____ WORKING DATA

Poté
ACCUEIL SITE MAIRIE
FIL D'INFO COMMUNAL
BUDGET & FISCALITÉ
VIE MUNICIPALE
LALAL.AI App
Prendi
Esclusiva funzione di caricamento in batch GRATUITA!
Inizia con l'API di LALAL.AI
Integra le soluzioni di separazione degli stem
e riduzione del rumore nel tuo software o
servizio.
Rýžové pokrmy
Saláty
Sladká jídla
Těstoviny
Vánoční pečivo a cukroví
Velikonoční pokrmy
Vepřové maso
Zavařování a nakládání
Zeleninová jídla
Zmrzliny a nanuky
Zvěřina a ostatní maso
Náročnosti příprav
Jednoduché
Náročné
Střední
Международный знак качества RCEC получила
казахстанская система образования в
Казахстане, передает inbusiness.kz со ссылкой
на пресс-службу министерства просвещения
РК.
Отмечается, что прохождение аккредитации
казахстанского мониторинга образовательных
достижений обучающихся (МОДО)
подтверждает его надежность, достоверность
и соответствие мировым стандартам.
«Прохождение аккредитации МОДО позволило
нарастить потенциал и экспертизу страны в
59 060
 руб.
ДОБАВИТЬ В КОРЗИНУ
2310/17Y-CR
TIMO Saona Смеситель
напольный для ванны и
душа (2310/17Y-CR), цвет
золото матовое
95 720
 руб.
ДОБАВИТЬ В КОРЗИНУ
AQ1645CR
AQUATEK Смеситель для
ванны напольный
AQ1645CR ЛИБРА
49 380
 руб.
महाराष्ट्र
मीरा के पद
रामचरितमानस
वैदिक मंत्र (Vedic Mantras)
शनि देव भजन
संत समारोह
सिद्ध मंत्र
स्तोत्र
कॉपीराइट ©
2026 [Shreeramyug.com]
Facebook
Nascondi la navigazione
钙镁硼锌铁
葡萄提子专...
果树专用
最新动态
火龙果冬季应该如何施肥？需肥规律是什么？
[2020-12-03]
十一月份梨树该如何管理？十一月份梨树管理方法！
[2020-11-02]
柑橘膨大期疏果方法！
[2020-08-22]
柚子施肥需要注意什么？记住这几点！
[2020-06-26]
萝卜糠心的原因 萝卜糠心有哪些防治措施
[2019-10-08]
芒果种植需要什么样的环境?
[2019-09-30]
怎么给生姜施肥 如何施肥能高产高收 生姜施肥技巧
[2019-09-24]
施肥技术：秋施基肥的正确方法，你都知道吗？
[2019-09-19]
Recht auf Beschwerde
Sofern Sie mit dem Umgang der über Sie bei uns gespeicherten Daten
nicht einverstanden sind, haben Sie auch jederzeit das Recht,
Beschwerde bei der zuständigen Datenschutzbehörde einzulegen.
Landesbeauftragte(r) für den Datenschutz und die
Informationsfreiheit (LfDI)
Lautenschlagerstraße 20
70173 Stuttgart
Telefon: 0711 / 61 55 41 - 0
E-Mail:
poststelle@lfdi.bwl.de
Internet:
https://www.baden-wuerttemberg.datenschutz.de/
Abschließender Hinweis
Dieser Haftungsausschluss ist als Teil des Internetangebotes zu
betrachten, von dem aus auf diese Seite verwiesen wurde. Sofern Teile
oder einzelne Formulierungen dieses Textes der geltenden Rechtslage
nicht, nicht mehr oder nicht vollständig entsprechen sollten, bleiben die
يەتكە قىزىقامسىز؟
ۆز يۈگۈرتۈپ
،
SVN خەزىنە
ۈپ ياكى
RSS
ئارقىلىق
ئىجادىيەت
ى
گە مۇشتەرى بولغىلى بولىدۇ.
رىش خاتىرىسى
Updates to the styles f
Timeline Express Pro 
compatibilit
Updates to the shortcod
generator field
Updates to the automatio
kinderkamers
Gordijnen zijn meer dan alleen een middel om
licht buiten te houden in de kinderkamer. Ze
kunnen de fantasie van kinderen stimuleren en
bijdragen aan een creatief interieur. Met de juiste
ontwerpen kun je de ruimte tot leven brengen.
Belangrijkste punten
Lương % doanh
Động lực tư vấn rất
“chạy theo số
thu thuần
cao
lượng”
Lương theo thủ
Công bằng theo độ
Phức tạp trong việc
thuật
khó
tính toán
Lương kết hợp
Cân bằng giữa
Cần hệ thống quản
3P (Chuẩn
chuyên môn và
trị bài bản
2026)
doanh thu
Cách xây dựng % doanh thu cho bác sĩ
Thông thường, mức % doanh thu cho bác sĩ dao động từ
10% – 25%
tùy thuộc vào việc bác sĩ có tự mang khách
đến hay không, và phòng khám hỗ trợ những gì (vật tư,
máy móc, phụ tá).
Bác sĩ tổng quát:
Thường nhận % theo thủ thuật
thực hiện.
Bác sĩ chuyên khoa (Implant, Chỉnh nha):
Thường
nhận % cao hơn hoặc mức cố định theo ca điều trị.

________

# GOAL OF THE EXERCISE
The word "oder" may appear in lines of the entries. State how many lines hold it, as a number alone.

# WORKED SOLUTION
2